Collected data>

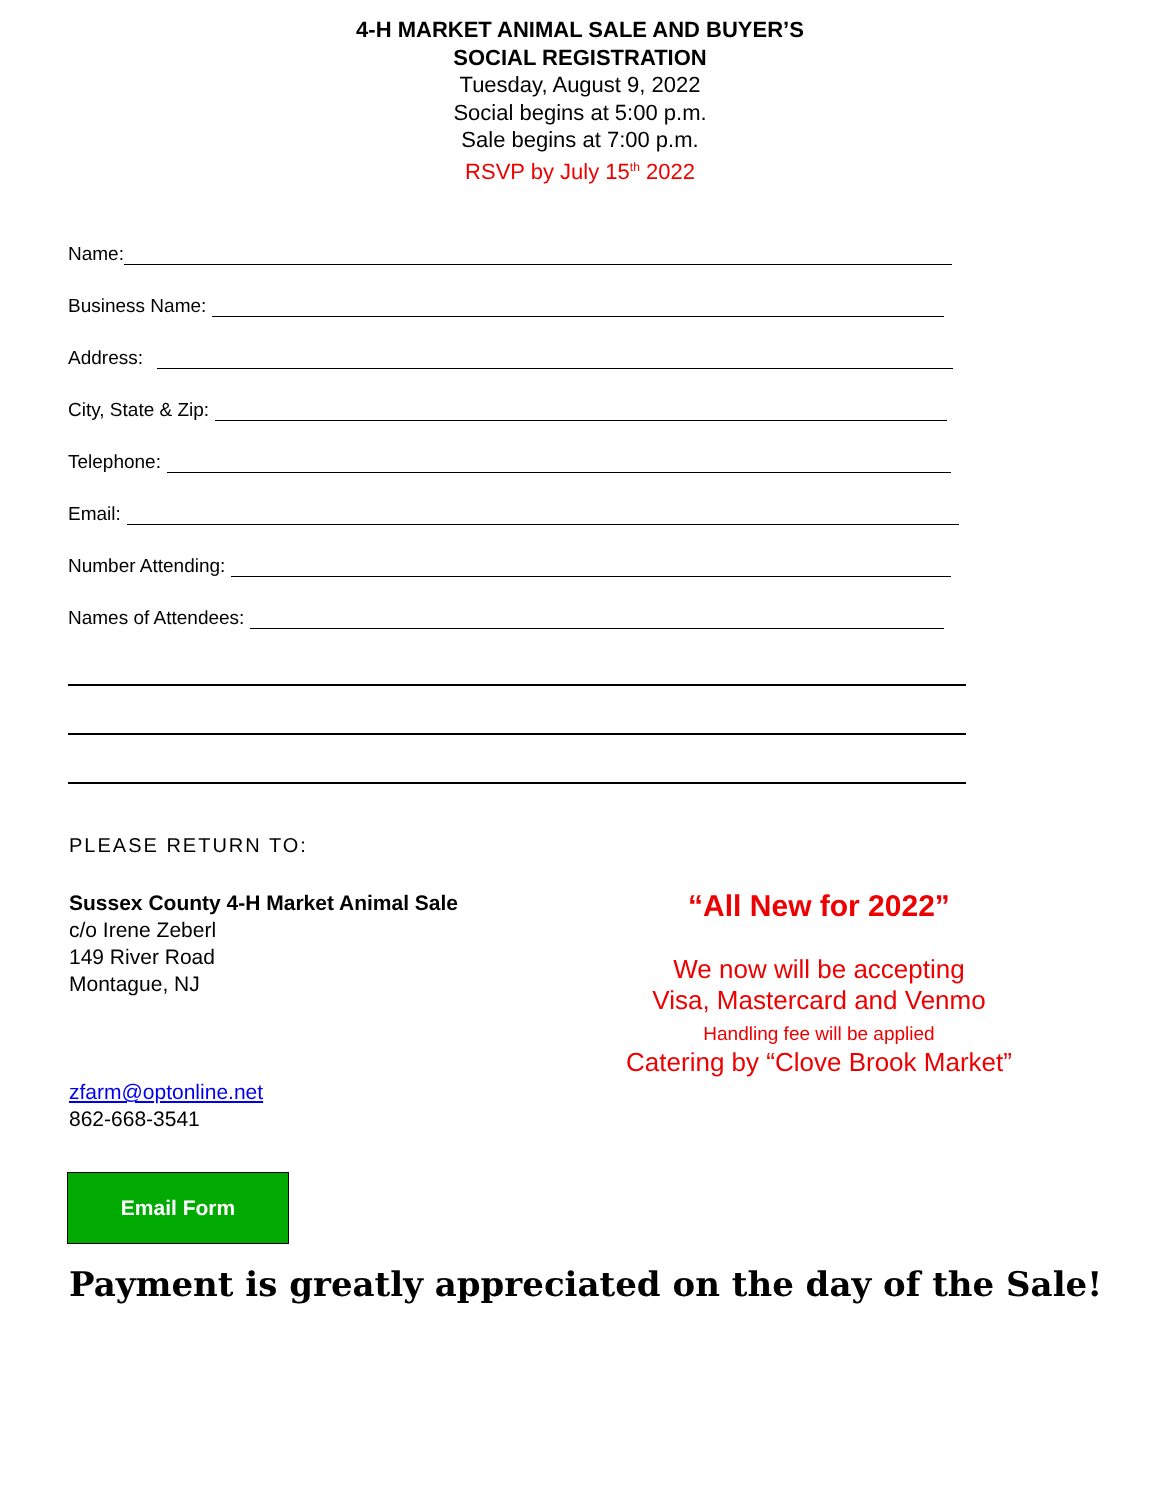4-H MARKET ANIMAL SALE AND BUYER’S
SOCIAL REGISTRATION
Tuesday, August 9, 2022
Social begins at 5:00 p.m.
Sale begins at 7:00 p.m.
RSVP by July 15<sup>th</sup> 2022
Name:
Business Name:
Address:
City, State & Zip:
Telephone:
Email:
Number Attending:
Names of Attendees:
PLEASE RETURN TO:
Sussex County 4-H Market Animal Sale
c/o Irene Zeberl
149 River Road
Montague, NJ
zfarm@optonline.net
862-668-3541
“All New for 2022”
We now will be accepting
Visa, Mastercard and Venmo
Handling fee will be applied
Catering by “Clove Brook Market”
Email Form
Payment is greatly appreciated on the day of the Sale!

Exercise instructions>
The task calls for duplicating the data exactly, with no images kept.

Result>
4-H MARKET ANIMAL SALE AND BUYER’S
SOCIAL REGISTRATION
Tuesday, August 9, 2022
Social begins at 5:00 p.m.
Sale begins at 7:00 p.m.
RSVP by July 15<sup>th</sup> 2022
Name:
Business Name:
Address:
City, State & Zip:
Telephone:
Email:
Number Attending:
Names of Attendees:
PLEASE RETURN TO:
Sussex County 4-H Market Animal Sale
c/o Irene Zeberl
149 River Road
Montague, NJ
zfarm@optonline.net
862-668-3541
“All New for 2022”
We now will be accepting
Visa, Mastercard and Venmo
Handling fee will be applied
Catering by “Clove Brook Market”
Email Form
Payment is greatly appreciated on the day of the Sale!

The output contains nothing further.